What is being asked: Among the entries below, find each line with "casing" and show it.

===== Working data

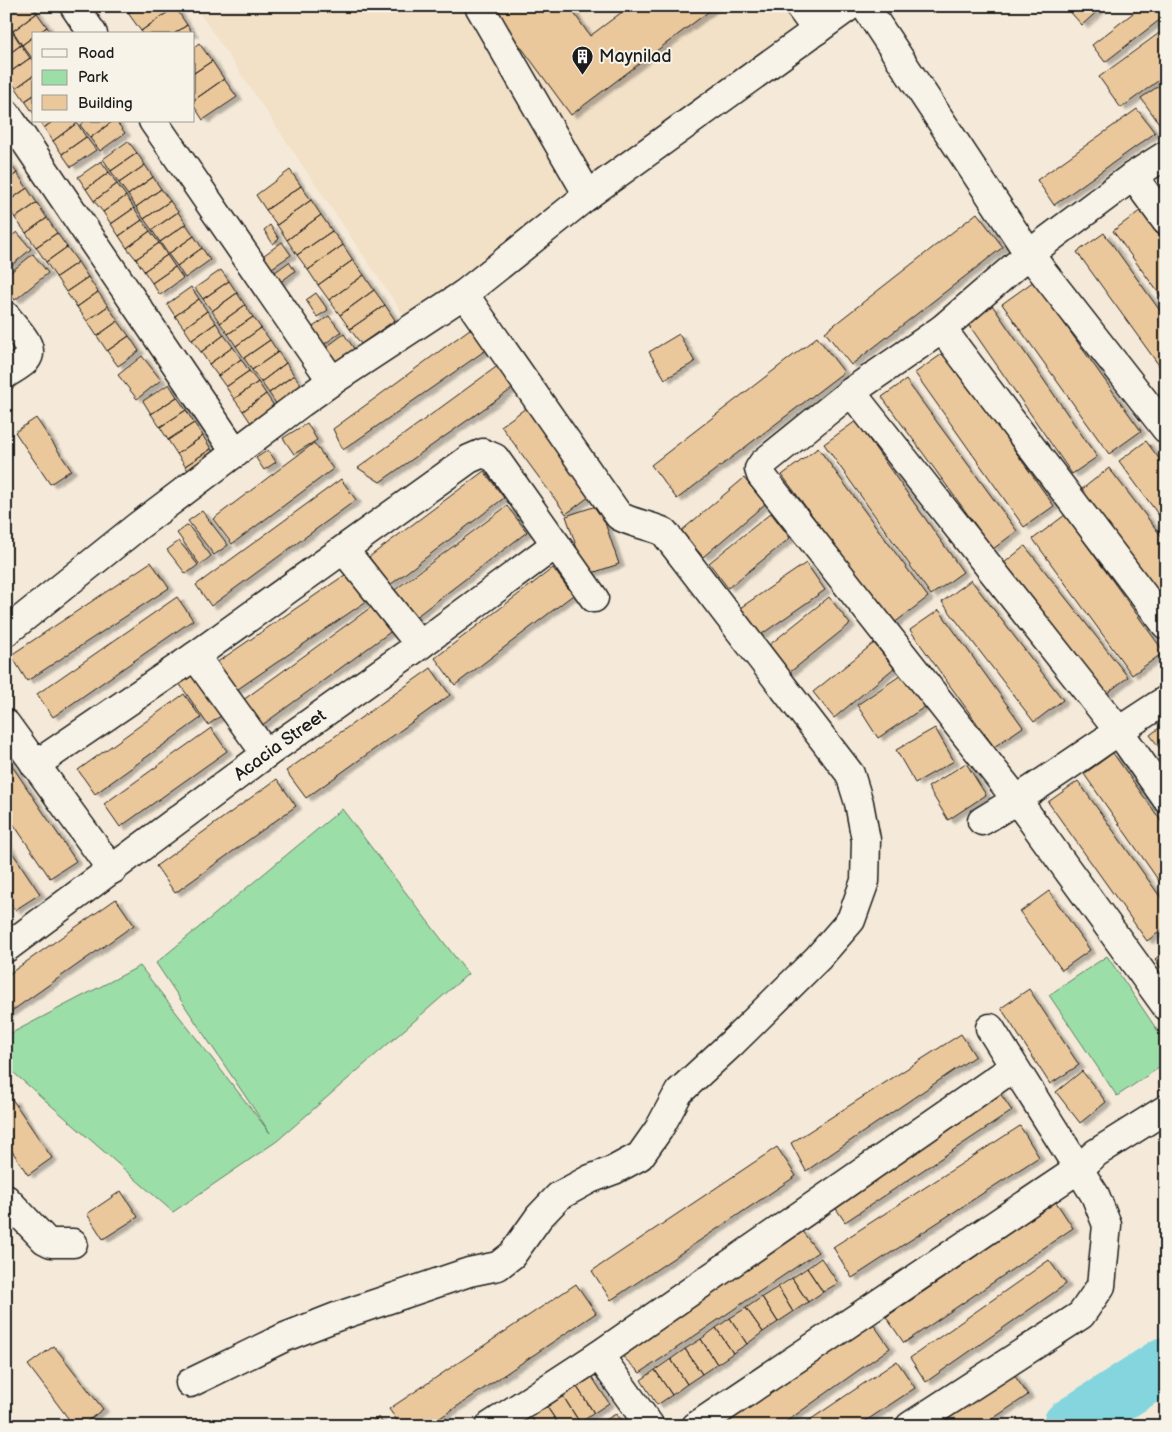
<svg xmlns="http://www.w3.org/2000/svg" width="1172" height="1432" font-family="'Balsamiq Sans',sans-serif">
	<style>
		.built { fill: #f2e0c7 }
		.green { fill: #9cdea8; stroke: #5c7d62 }
		.lines { fill: none; stroke-linecap: round; stroke-linejoin: round }
		.river { stroke: #84d5de; stroke-width: 55 }
		.building { fill: #ebc89c; stroke: #1c1c1c; filter: url(#shadow) }
		.minor-casing { stroke: #1c1c1c; stroke-width: 31 }
		.minor { stroke: #f7f3e8; stroke-width: 28 }
		.labels { text-anchor: middle; stroke-width: 4; stroke-linejoin: round; paint-order: stroke }
		.poi-label { font-size: 18px; fill: #1c1c1c; stroke: #f7f3e8; text-anchor: start }
		.street-label { font-size: 18px; fill: #1c1c1c; stroke: #f7f3e8 }
	</style>
	<defs>
		<filter id="shadow"><feDropShadow dx="5.5" dy="3" stdDeviation="1" flood-color="#0004"/></filter>
	</defs>
	<rect width="100%" height="100%" fill="#f5ead9"/>
	<filter id="ink" filterUnits="userSpaceOnUse"><feTurbulence type="fractalNoise" baseFrequency=".02" numOctaves="2"/><feDisplacementMap in="SourceGraphic" scale="10" xChannelSelector="R" yChannelSelector="G"/><feConvolveMatrix kernelMatrix="1 2 1 2 8 2 1 2 1" color-interpolation-filters="sRGB"/></filter>
	<g filter="url(#ink)">
		<path class="built" d="M195,6H833L405,317Z"/>
		<path class="green" d="M342,809L468,974L277,1141L173,1212L6,1066V1036L140,966L270,1133L156,963Z
			M1107,956L1166,1043V1063L1117,1096L1049,995Z"/>
		<g class="lines">
			<path class="river" d="M1070,1426L1166,1364"/>
		</g>
		<path class="building" d="M19,6H32L37,13L13,31L6,23V15Z
			M124,6H138L128,13Z
			M138,6H174L175,7L141,31L128,13Z
			M491,6H569L590,36L630,6H716L571,115Z
			M1065,6H1103L1082,25Z
			M1142,6H1165L1166,15L1105,62L1092,45Z
			M175,7L187,25L174,34H143L141,31Z
			M37,13L47,27L37,34H34V36L22,45L13,31Z
			M187,25L193,34H174Z
			M47,27L52,34H37Z
			M1166,28V75L1121,108L1099,77Z
			M12,31L21,45L6,56V36Z
			M34,36V57L32,58L22,45Z
			M199,43L212,61L194,73V47Z
			M21,45L30,58L6,75V56Z
			M30,58L34,62V75L16,88L6,75Z
			M212,61L224,79L194,100V73Z
			M34,75V95L25,101L16,88Z
			M224,79L237,97L203,120L194,106V100Z
			M1166,81V122L1161,126L1141,98Z
			M34,95V114L25,101Z
			M1137,109L1155,133L1054,205L1037,180Z
			M39,121H53L44,128Z
			M53,121H76L77,123L53,141L44,128Z
			M85,121H113L90,138L80,125Z
			M113,121H116L125,133L100,151L90,138Z
			M77,123L86,137L62,154L53,141Z
			M86,137L96,150L71,167L62,154Z
			M128,141L137,153L111,171L103,159Z
			M137,153L145,165L119,183L111,171Z
			M6,159L17,173L6,181Z
			M101,161L109,172L86,189L78,177Z
			M145,165L153,177L128,195L119,183Z
			M290,170L301,186L266,210L256,195Z
			M109,172L117,184L94,201L86,189Z
			M17,173L27,188L6,203V181Z
			M153,177L161,189L136,207L128,195Z
			M117,184L126,196L103,212L94,201Z
			M301,186L311,200L277,225L266,210Z
			M27,188L37,203L15,218L6,203Z
			M161,189L170,201L144,219L136,207Z
			M126,196L134,208L111,224L103,212Z
			M311,200L321,215L287,240L277,225Z
			M170,201L178,212L152,230L144,219Z
			M37,203L47,218L26,233L15,218Z
			M134,208L142,220L119,236L111,224Z
			M1141,210L1166,245V303L1113,231Z
			M178,212L186,224L160,242L152,230Z
			M977,213L1003,247L851,365L825,332Z
			M321,215L332,231L297,255L287,240Z
			M47,218L57,233L36,247L26,233Z
			M142,220L150,231L127,248L119,236Z
			M186,224L194,236L168,254L160,242Z
			M270,225L279,239L273,244L264,230Z
			M150,231L159,243L136,259L127,248Z
			M332,231L343,245L308,270L297,255Z
			M17,232L31,249L6,270V240Z
			M57,233L67,247L46,262L36,247Z
			M1104,233L1166,319V375L1077,252Z
			M194,236L202,248L177,266L168,254Z
			M282,242L291,255L269,270L260,258Z
			M159,243L167,255L144,271L136,259Z
			M343,245L353,260L318,285L308,270Z
			M67,247L78,262L56,277L46,262Z
			M202,248L210,260L185,278L177,266Z
			M33,254L48,273L15,300L6,289V276Z
			M167,255L175,267L152,283L144,271Z
			M353,260L364,275L329,300L318,285Z
			M78,262L88,277L66,292L56,277Z
			M289,262L295,271L278,284L271,275Z
			M175,267L183,278L160,295L152,283Z
			M221,270L229,281L203,299L195,288Z
			M364,275L374,290L340,315L329,300Z
			M88,277L98,292L77,307L66,292Z
			M229,281L237,293L212,311L203,299Z
			M1034,281L1141,431L1109,454L1002,304Z
			M191,287L199,299L175,316L167,304Z
			M374,290L385,305L350,329L340,315Z
			M98,292L108,306L87,321L77,307Z
			M237,293L245,305L220,323L212,311Z
			M316,293L328,310L317,317L306,300Z
			M199,299L207,311L184,328L175,316Z
			M245,305L253,317L228,334L220,323Z
			M385,305L395,320L361,344L350,329Z
			M992,305L1097,457L1072,474L967,322Z
			M108,306L118,321L97,336L87,321Z
			M207,311L216,323L192,340L184,328Z
			M329,316L341,332L319,348L307,331Z
			M253,317L261,328L236,346L228,334Z
			M118,321L129,336L107,351L97,336Z
			M216,323L224,335L201,352L192,340Z
			M478,323L493,345L343,450L333,429Z
			M261,328L270,340L244,358L236,346Z
			M344,334L355,350L332,366L321,351Z
			M679,334L695,362L665,379L649,352Z
			M224,335L233,347L209,364L201,352Z
			M129,336L139,351L118,366L107,351Z
			M817,337L844,372L677,499L651,465Z
			M270,340L278,352L252,370L244,358Z
			M233,347L241,359L218,376L209,364Z
			M278,352L286,363L261,382L252,370Z
			M945,352L1054,506L1024,527L915,373Z
			M142,356L161,380L137,399L118,375Z
			M241,359L249,371L226,387L218,376Z
			M503,362L519,384L380,482L358,468Z
			M286,363L294,375L269,393L261,382Z
			M249,371L258,382L234,399L226,387Z
			M294,375L303,387L277,405L269,393Z
			M906,380L1017,531L993,549L882,397Z
			M258,382L266,394L243,411L234,399Z
			M169,384L177,397L151,414L143,401Z
			M266,394L274,406L251,423L243,411Z
			M177,397L186,410L160,427L151,414Z
			M526,408L590,496L566,514L501,426Z
			M186,410L194,423L168,440L160,427Z
			M36,418L71,470L50,484L15,432Z
			M856,421L963,572L931,595L824,444Z
			M194,423L203,436L177,454L168,440Z
			M307,423L317,440L294,454L283,438Z
			M203,436L211,449L185,466L177,454Z
			M1146,441L1166,468V525L1119,461Z
			M314,443L333,469L232,544L213,519Z
			M818,448L928,597L893,624L782,475Z
			M211,449L220,462L194,479L185,466Z
			M268,450L276,462L264,470L256,458Z
			M1109,468L1166,542V602L1081,490Z
			M484,471L504,498L390,585L369,557Z
			M744,478L765,504L703,557L681,531Z
			M341,479L356,500L211,606L196,585Z
			M599,505L619,564L586,575L566,516Z
			M507,506L527,532L413,619L392,592Z
			M202,511L228,545L214,555L188,521Z
			M771,513L790,538L728,588L709,563Z
			M1065,515L1164,652L1132,675L1033,539Z
			M188,525L211,556L200,565L177,533Z
			M179,541L198,565L186,574L167,550Z
			M1025,546L1128,677L1106,694L1004,563Z
			M151,562L169,588L27,681L11,655Z
			M806,563L825,590L759,636L740,608Z
			M355,568L374,596L235,691L216,663Z
			M553,568L573,595L455,685L435,658Z
			M971,580L1063,700L1034,722L942,602Z
			M177,597L193,620L53,717L37,694Z
			M829,597L850,624L789,673L768,646Z
			M374,605L393,630L258,728L239,703Z
			M939,610L1023,727L994,747L910,630Z
			M874,643L894,668L834,718L813,692Z
			M431,668L450,695L306,798L286,771Z
			M201,669L229,710L208,725L179,683Z
			M907,671L929,704L878,738L857,705Z
			M184,694L201,718L95,794L78,770Z
			M1166,723V754L1165,755L1150,735Z
			M211,728L227,751L120,827L104,804Z
			M935,728L954,761L915,783L896,750Z
			M1113,753L1166,828V891L1084,774Z
			M6,757L76,861L50,878L6,813Z
			M966,763L986,795L948,820L928,787Z
			M277,779L296,806L175,893L156,866Z
			M1078,781L1166,905V927L1147,941L1048,802Z
			M6,843L40,894L15,910L6,897Z
			M1049,891L1090,950L1062,970L1020,912Z
			M116,899L134,925L6,1015V976Z
			M1166,951V975L1155,959Z
			M1029,989L1079,1065L1050,1084L1001,1008Z
			M961,1034L975,1056L806,1171L791,1143Z
			M1082,1071L1106,1102L1080,1123L1056,1092Z
			M998,1090L1012,1111L845,1222L829,1198Z
			M12,1099L52,1158L28,1175L6,1142V1103Z
			M1020,1126L1039,1157L852,1278L833,1247Z
			M777,1147L796,1176L611,1300L592,1271Z
			M121,1191L138,1217L103,1239L87,1214Z
			M1056,1202L1073,1228L904,1343L886,1317Z
			M801,1230L818,1252L640,1373L618,1352Z
			M821,1258L838,1283L823,1292L807,1268Z
			M1049,1260L1066,1284L926,1382L910,1358Z
			M807,1268L823,1292L808,1302L792,1278Z
			M792,1278L808,1302L793,1312L778,1287Z
			M576,1284L596,1313L428,1426H401L389,1409Z
			M778,1287L793,1312L778,1322L762,1297Z
			M762,1297L778,1322L763,1332L746,1308Z
			M746,1308L763,1332L747,1344L730,1318Z
			M730,1318L747,1344L733,1353L716,1328Z
			M871,1321L890,1348L780,1426H721Z
			M716,1328L733,1353L717,1364L701,1339Z
			M701,1339L717,1364L702,1374L685,1349Z
			M54,1346L103,1409L81,1426H74L28,1365Z
			M685,1349L702,1374L687,1384L671,1359Z
			M671,1359L687,1384L672,1395L655,1370Z
			M897,1361L915,1388L858,1426H801Z
			M1010,1369L1028,1395L982,1426H926Z
			M655,1370L672,1395L657,1405L641,1380Z
			M592,1377L609,1403L594,1413L577,1387Z
			M577,1387L594,1413L580,1423L563,1396Z
			M563,1396L580,1423L575,1426H560L547,1407Z
			M547,1407L560,1426H537L531,1417Z
			M616,1414L624,1426H604L602,1422Z
			M379,1417L384,1426H366Z
			M531,1417L537,1426H519Z"/>
		<g class="lines">
			<defs>
				<g id="minor">
					<path d="M74,6L93,34"/>
					<path d="M479,6L588,195"/>
					<path d="M799,6L817,30"/>
					<path d="M865,6L1029,254L1166,429"/>
					<path d="M6,113L236,453"/>
					<path d="M153,121L332,381"/>
					<path d="M1166,155L1133,176L1029,254L942,329L851,392L763,463L759,469L761,475L1017,800L1166,1006"/>
					<path d="M1133,176L1166,221"/>
					<path d="M6,316C14,327 37,347 26,360C21,365 12,370 6,374"/>
					<path d="M942,329L1166,625"/>
					<path d="M851,392L1118,730L1166,798"/>
					<path d="M344,550L420,645"/>
					<path d="M6,632L138,526L301,403L332,381L464,294L588,195L850,6"/>
					<path d="M195,656L266,754"/>
					<path d="M6,724L112,870"/>
					<path d="M35,765L195,656L469,459L483,453L495,458L594,598"/>
					<path d="M982,821C1045,784 1104,739 1166,700"/>
					<path id="s1" d="M6,948L266,754L420,645L556,544"/>
					<path d="M6,1199L45,1240L51,1243H73"/>
					<path d="M599,1355L650,1426"/>
					<path d="M190,1383L285,1337L336,1317L469,1272L498,1266L512,1255L539,1217L559,1196L590,1179L614,1170L640,1156L659,1129L679,1092L732,1043L818,958L851,920L865,881L866,840L859,803L850,774L664,532C649,525 634,524 619,516L464,294"/>
					<path d="M490,1426L599,1355L1014,1067"/>
					<path d="M696,1426L1080,1168L1096,1153L1166,1109"/>
					<path d="M910,1426L1081,1315L1101,1286L1107,1225L1095,1195L990,1028"/>
				</g>
			</defs>
			<use href="#minor" class="minor-casing"/>
			<use href="#minor" class="minor"/>
		</g>
	</g>
	<defs>
		<symbol id="building-pin" viewBox="-11 -11 22 30"><path d="M0 17L-7.5 6A9.5 9.5 0 1 1 7.5 6Z" fill="#1c1c1c" stroke="#f7f3e8"/><path d="M-4-6H4V6H1V3H-1V6H-4ZM-2.5-4.3h1.7v1.8h-1.7ZM.8-4.3h1.7v1.8H.8ZM-2.5-1h1.7V.8h-1.7ZM.8-1h1.7V.8H.8Z" fill="#fff"/></symbol>
	</defs>
	<g fill-rule="evenodd">
		<use href="#building-pin" x="570" y="44" width="25" height="34"/>
	</g>
	<g class="labels">
		<g class="poi-label">
			<text x="599" y="62">Maynilad</text>
		</g>
		<g class="street-label">
			<text dy="6" stroke="none"><textPath href="#s1" startOffset="341">Acacia Street</textPath></text>
		</g>
	</g>
	<rect width="1172" height="1432" fill="none" stroke="#f7f3e8" stroke-width="25"/>
	<rect x="12" y="12" width="1147" height="1407" fill="none" stroke="#1c1c1c" stroke-width="2" filter="url(#ink)"/>
	<rect x="32" y="32" width="162" height="90" fill="#f7f3e8" stroke="#9f9d96"/>
	<rect x="42" y="49" width="25" height="8" fill="#f7f3e8" stroke="#9f9d96"/>
	<text x="78" y="58" font-size="15" fill="#1c1c1c">Road</text>
	<rect x="42" y="70" width="25" height="15" fill="#9cdea8" stroke="#9f9d96"/>
	<text x="78" y="82" font-size="15" fill="#1c1c1c">Park</text>
	<rect x="42" y="95" width="25" height="15" fill="#ebc89c" stroke="#9f9d96"/>
	<text x="78" y="108" font-size="15" fill="#1c1c1c">Building</text>
</svg>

==========

Answer space:
		.minor-casing { stroke: #1c1c1c; stroke-width: 31 }
			<use href="#minor" class="minor-casing"/>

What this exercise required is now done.